I still order books written in French from Amazon France and Canada. We also speak it a bit from time to time at home to keep from loosing all ability. It was such a struggle to learn to speak and survive in day to day life but the trill of a life for us to live there.

Bien venu aux États-Unis.


----------



## b2rtch (Jan 20, 2010)

Bicycle_tom,ou habites tu?


----------



## b2rtch (Jan 20, 2010)

I used the idae of the 1/2 wood clamps as hold downs. 
They work just fine.


----------



## b2rtch (Jan 20, 2010)

I used the idea of the 1/2 wood clamps as hold downs. 
They work just fine.


----------



## velo_tom (Feb 21, 2010)

Bert,
J'habite près de Peoria, dans Illinois. Je travaille chez un entreprise avec des usines en France, donc l'opportunité pour habiter la.
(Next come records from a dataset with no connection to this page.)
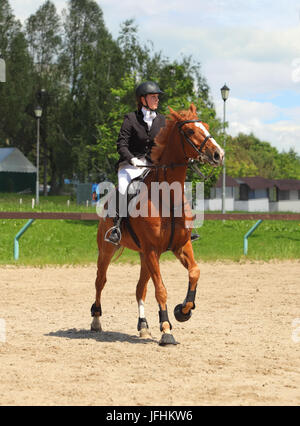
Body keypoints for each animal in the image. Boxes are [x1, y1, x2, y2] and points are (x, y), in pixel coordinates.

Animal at [90, 104, 224, 346]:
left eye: (206, 126)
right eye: (190, 131)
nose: (219, 154)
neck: (166, 197)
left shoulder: (180, 246)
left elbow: (195, 272)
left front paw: (183, 311)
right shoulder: (153, 250)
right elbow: (160, 290)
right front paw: (166, 330)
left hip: (144, 255)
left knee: (139, 289)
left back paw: (143, 326)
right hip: (107, 250)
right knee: (100, 281)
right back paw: (96, 321)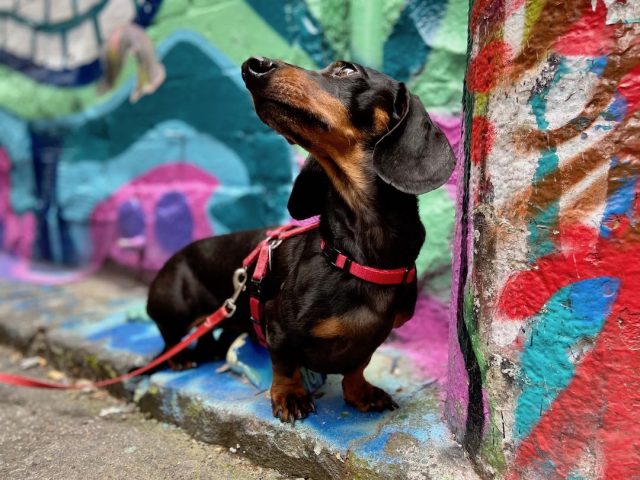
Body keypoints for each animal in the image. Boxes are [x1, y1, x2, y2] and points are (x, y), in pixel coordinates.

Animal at [146, 58, 456, 422]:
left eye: (347, 70)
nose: (253, 66)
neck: (358, 252)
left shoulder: (374, 337)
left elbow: (357, 365)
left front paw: (360, 393)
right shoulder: (278, 325)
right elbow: (285, 364)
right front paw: (290, 396)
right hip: (174, 309)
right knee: (170, 339)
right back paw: (179, 357)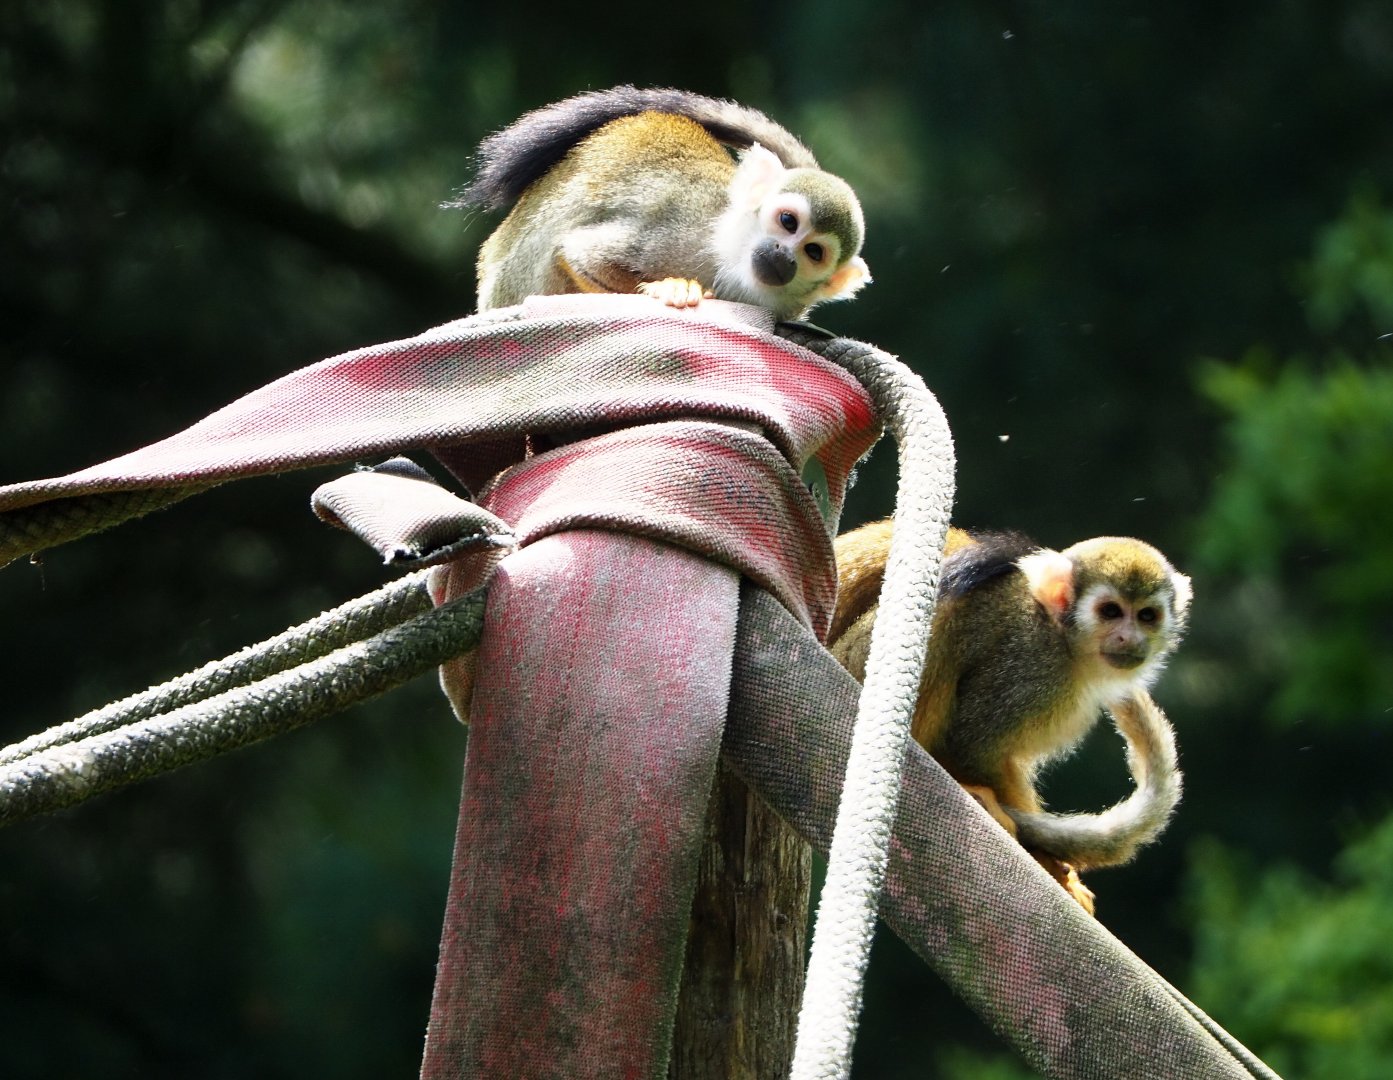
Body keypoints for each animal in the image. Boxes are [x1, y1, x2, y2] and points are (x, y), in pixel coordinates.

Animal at [456, 86, 871, 320]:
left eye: (814, 253)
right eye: (787, 222)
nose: (784, 256)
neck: (726, 254)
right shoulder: (679, 230)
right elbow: (580, 254)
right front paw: (669, 289)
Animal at [829, 521, 1192, 913]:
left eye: (1146, 616)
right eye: (1110, 611)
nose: (1129, 638)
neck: (1062, 637)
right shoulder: (1032, 670)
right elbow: (972, 745)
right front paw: (1046, 861)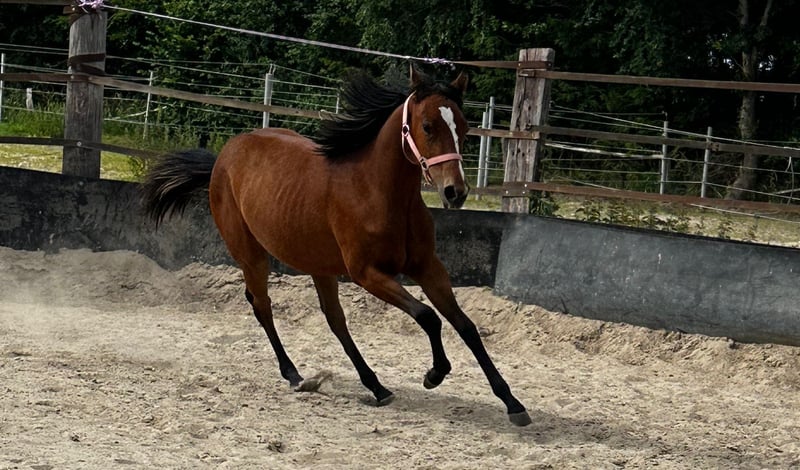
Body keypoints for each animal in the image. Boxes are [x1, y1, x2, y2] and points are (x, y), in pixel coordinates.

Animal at [141, 67, 531, 426]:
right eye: (428, 125)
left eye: (463, 127)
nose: (455, 193)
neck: (378, 192)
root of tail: (224, 156)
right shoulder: (367, 273)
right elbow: (428, 316)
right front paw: (434, 374)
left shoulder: (427, 266)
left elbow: (465, 326)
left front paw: (513, 403)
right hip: (251, 254)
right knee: (263, 306)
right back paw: (294, 375)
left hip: (319, 264)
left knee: (334, 319)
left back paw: (377, 386)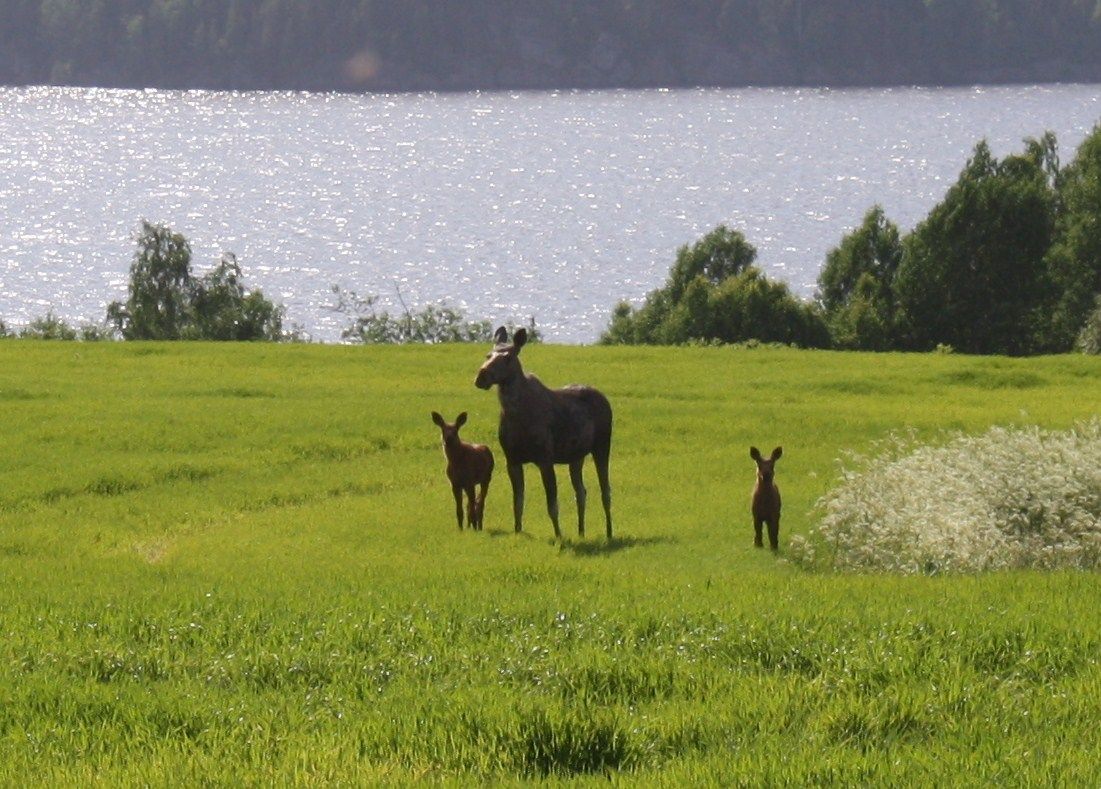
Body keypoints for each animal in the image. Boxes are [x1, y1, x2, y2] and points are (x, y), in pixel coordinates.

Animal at [474, 326, 612, 540]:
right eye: (488, 355)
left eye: (507, 357)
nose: (481, 377)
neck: (515, 413)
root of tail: (605, 399)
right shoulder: (512, 460)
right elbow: (517, 503)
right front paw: (518, 531)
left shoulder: (545, 459)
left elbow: (552, 505)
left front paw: (559, 536)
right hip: (576, 456)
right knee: (581, 492)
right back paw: (581, 532)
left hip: (602, 446)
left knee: (605, 491)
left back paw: (609, 533)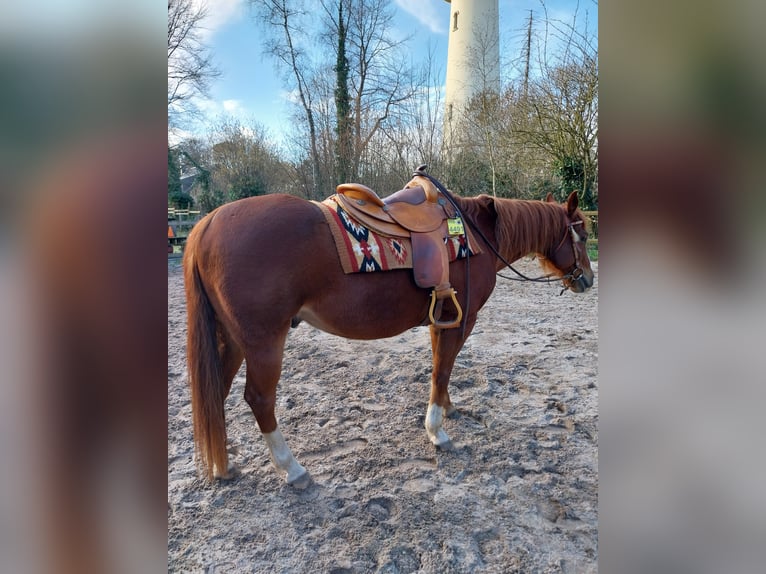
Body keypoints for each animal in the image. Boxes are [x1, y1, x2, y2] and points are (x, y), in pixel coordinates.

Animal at [183, 180, 594, 486]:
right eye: (584, 235)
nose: (587, 280)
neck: (478, 235)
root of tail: (207, 224)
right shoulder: (462, 319)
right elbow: (442, 369)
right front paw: (437, 431)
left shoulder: (441, 318)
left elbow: (441, 370)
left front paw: (447, 408)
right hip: (264, 341)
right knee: (259, 399)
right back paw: (293, 468)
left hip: (232, 340)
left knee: (217, 390)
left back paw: (222, 465)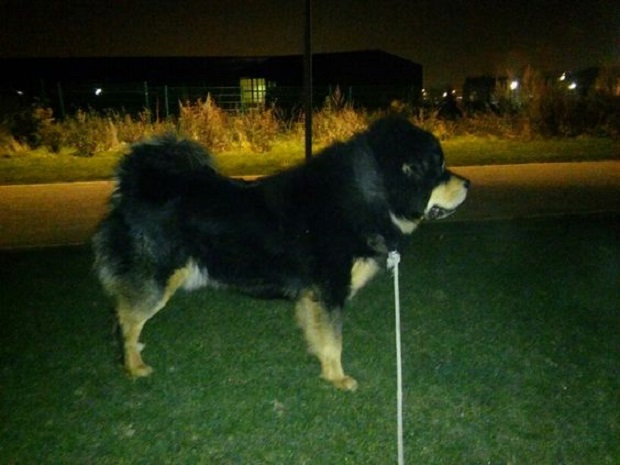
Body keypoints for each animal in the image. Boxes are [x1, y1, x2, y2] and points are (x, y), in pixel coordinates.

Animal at [93, 115, 470, 388]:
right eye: (438, 167)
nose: (468, 183)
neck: (369, 193)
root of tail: (133, 186)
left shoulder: (312, 296)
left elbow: (320, 336)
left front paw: (325, 369)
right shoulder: (330, 291)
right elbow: (335, 339)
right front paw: (339, 379)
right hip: (155, 283)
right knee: (125, 322)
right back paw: (134, 366)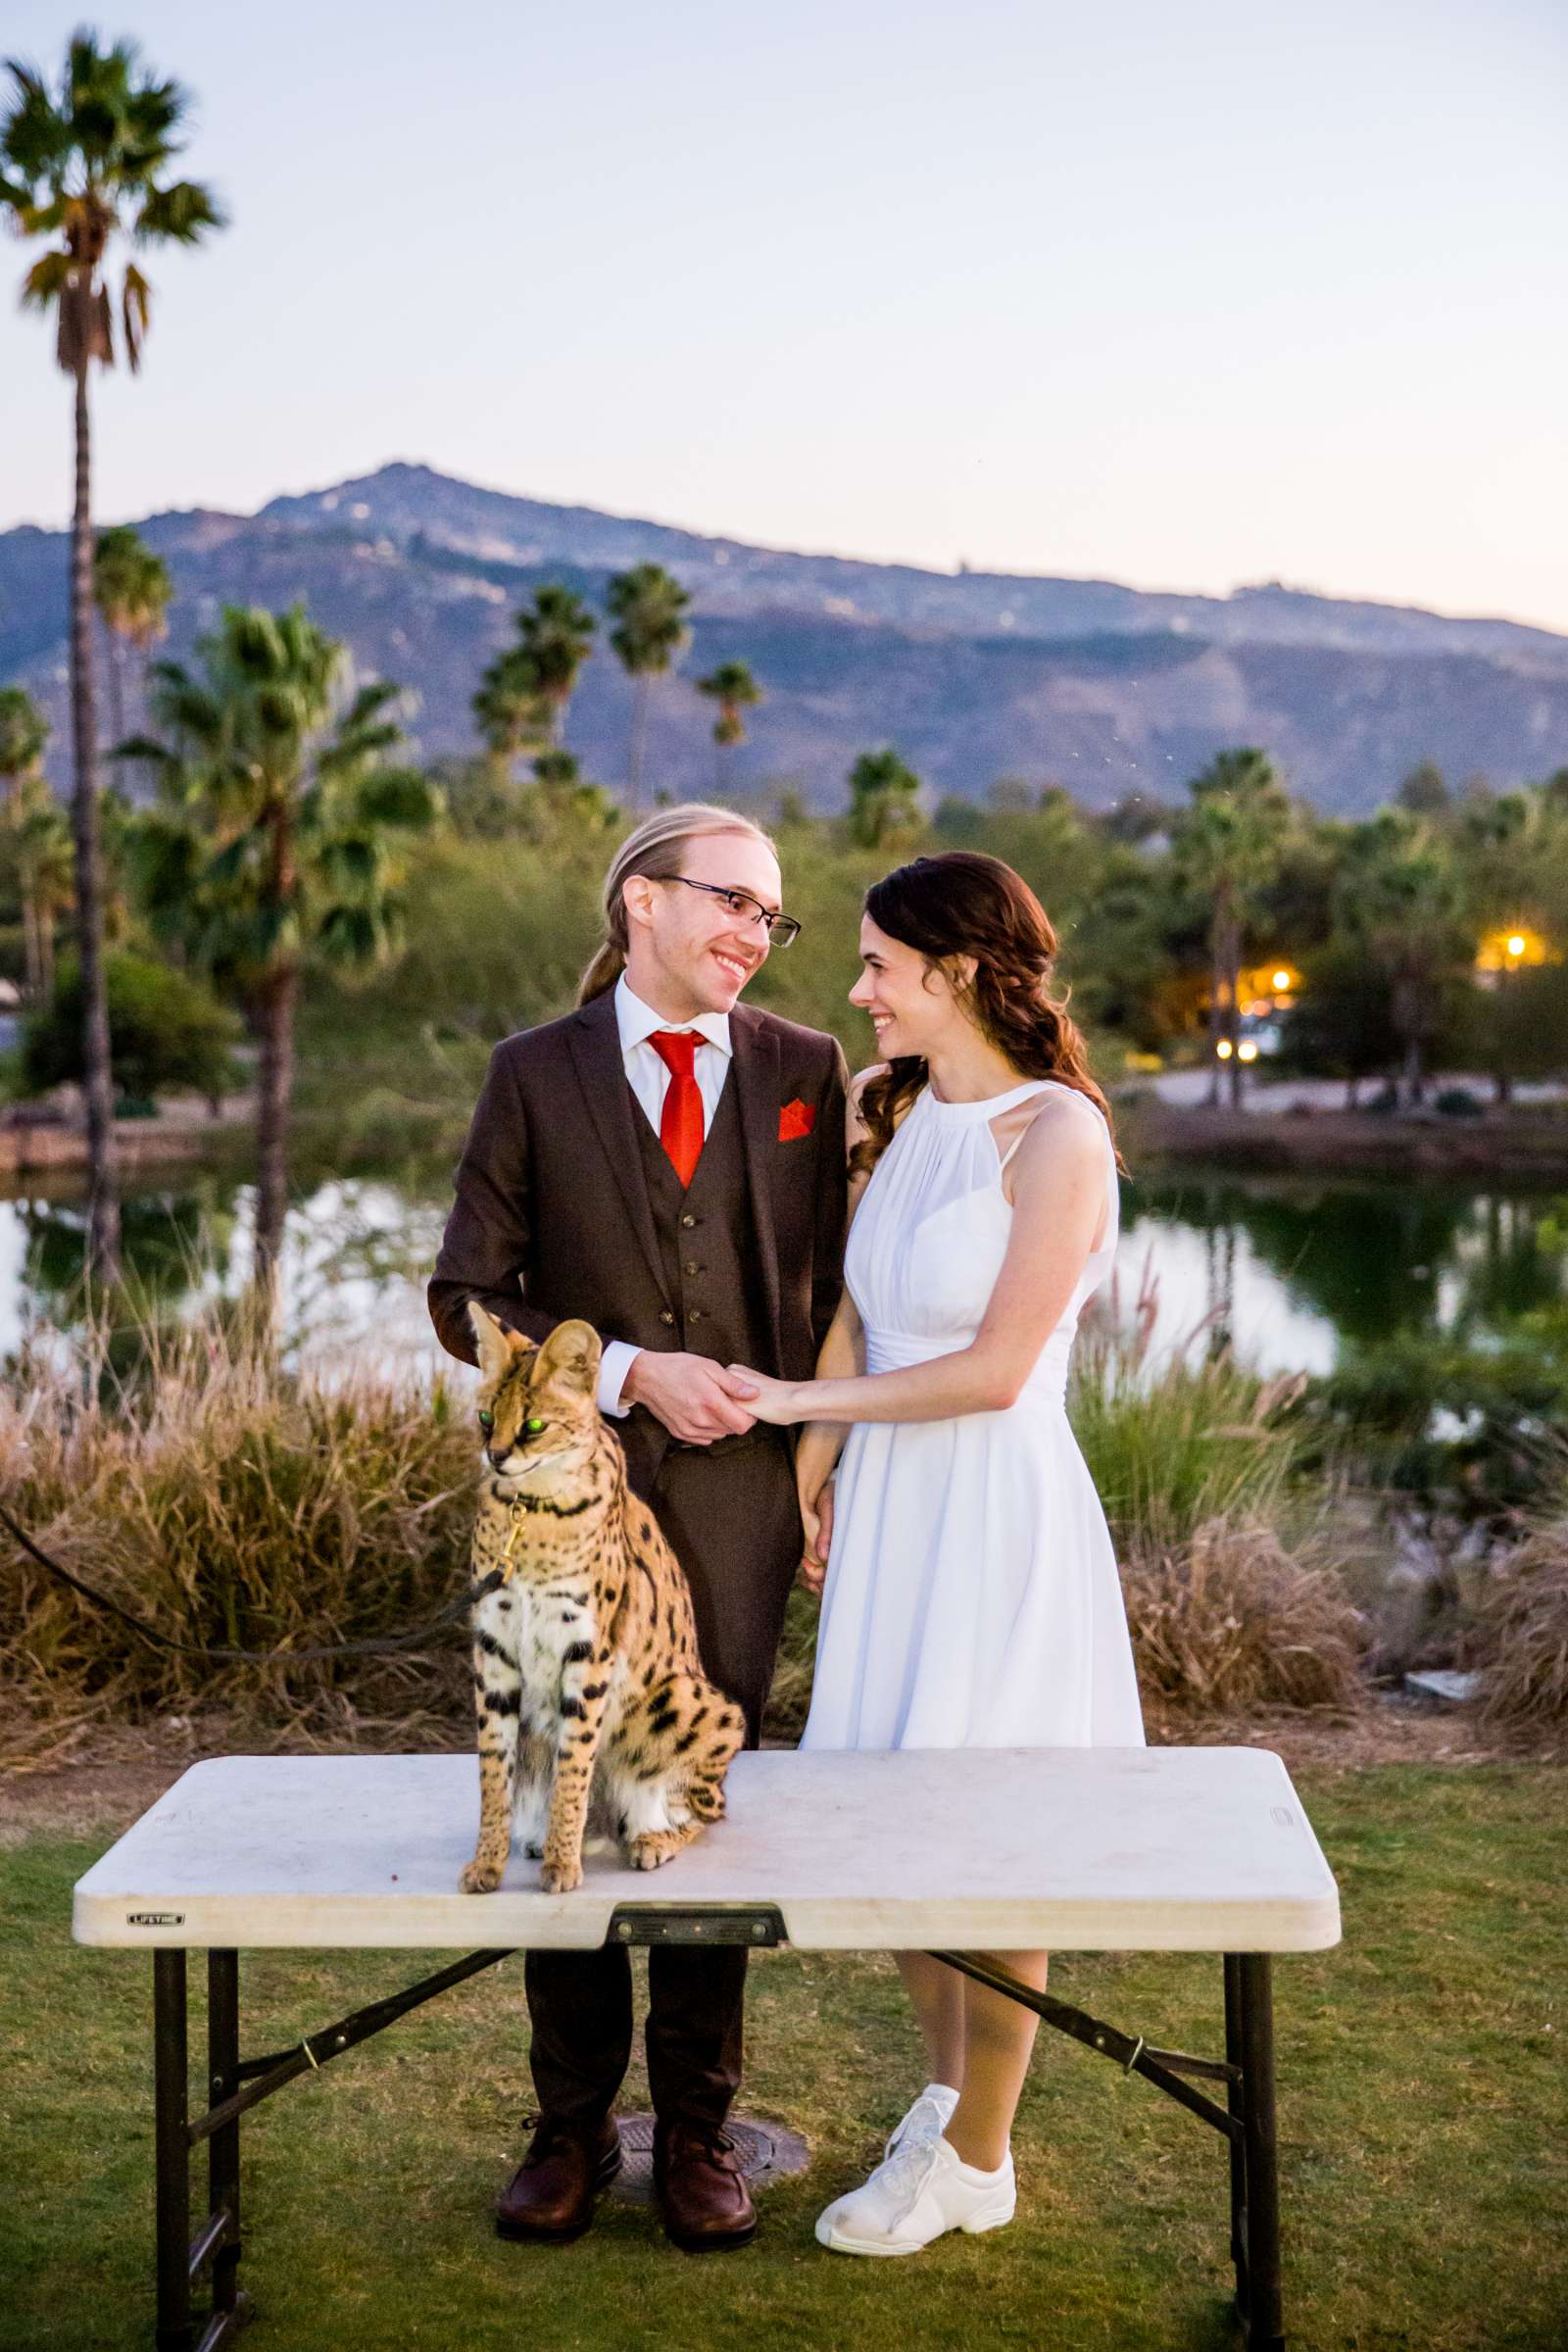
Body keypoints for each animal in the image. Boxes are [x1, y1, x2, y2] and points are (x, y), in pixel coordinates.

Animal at [456, 1307, 747, 1890]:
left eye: (534, 1426)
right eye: (485, 1417)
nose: (495, 1458)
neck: (530, 1509)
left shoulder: (588, 1649)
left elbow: (575, 1765)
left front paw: (562, 1863)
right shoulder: (494, 1649)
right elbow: (493, 1770)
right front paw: (488, 1862)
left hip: (693, 1701)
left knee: (707, 1807)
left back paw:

Et toi, t'habites près de Salt Lake City?
Tom
et pour tous le monde:

I just got my HF holddowns, they are much smaller than the TFWW ones that Bert and I provide in separate links above.


----------



## velo_tom (Feb 21, 2010)

Sorry for the extra post - wife (me) is trying to figure out how to reduce above pic and it didn't work!! Velo Tom had to leave for work.

Photo should show that not only the upper arm is longer but it is also a lot taller than the small one.


----------



## b2rtch (Jan 20, 2010)

I should have read this first:

http://www.popularwoodworking.com/article/The_Mystery_of_Holdfasts/


----------



## b2rtch (Jan 20, 2010)

Yesterday I looked in my yellow pages to find a local blacksmith. 
I found one just a few block from where I live. 
Tonight after work I went to his shop with a picture of what I wanted. 
In mater of minutes he had the hold down forged out of 3/4 cold rolled steel 
This hold down will never break no matter what I do to it.
Tomorrow I shall get three more made.
Obviously I still struggle with photobucket


----------



## b2rtch (Jan 20, 2010)




----------



## b2rtch (Jan 20, 2010)




----------



## jimmyjj (Nov 20, 2011)

do they still sell these? what is the actual part name? i looked these up an nothing comes up for "hold down"


----------



## b2rtch (Jan 20, 2010)

Do not buy them , they are junk. 
At first they looked good but soon after they broke. 
I had some made by my local blacksmith for $10.00 each


----------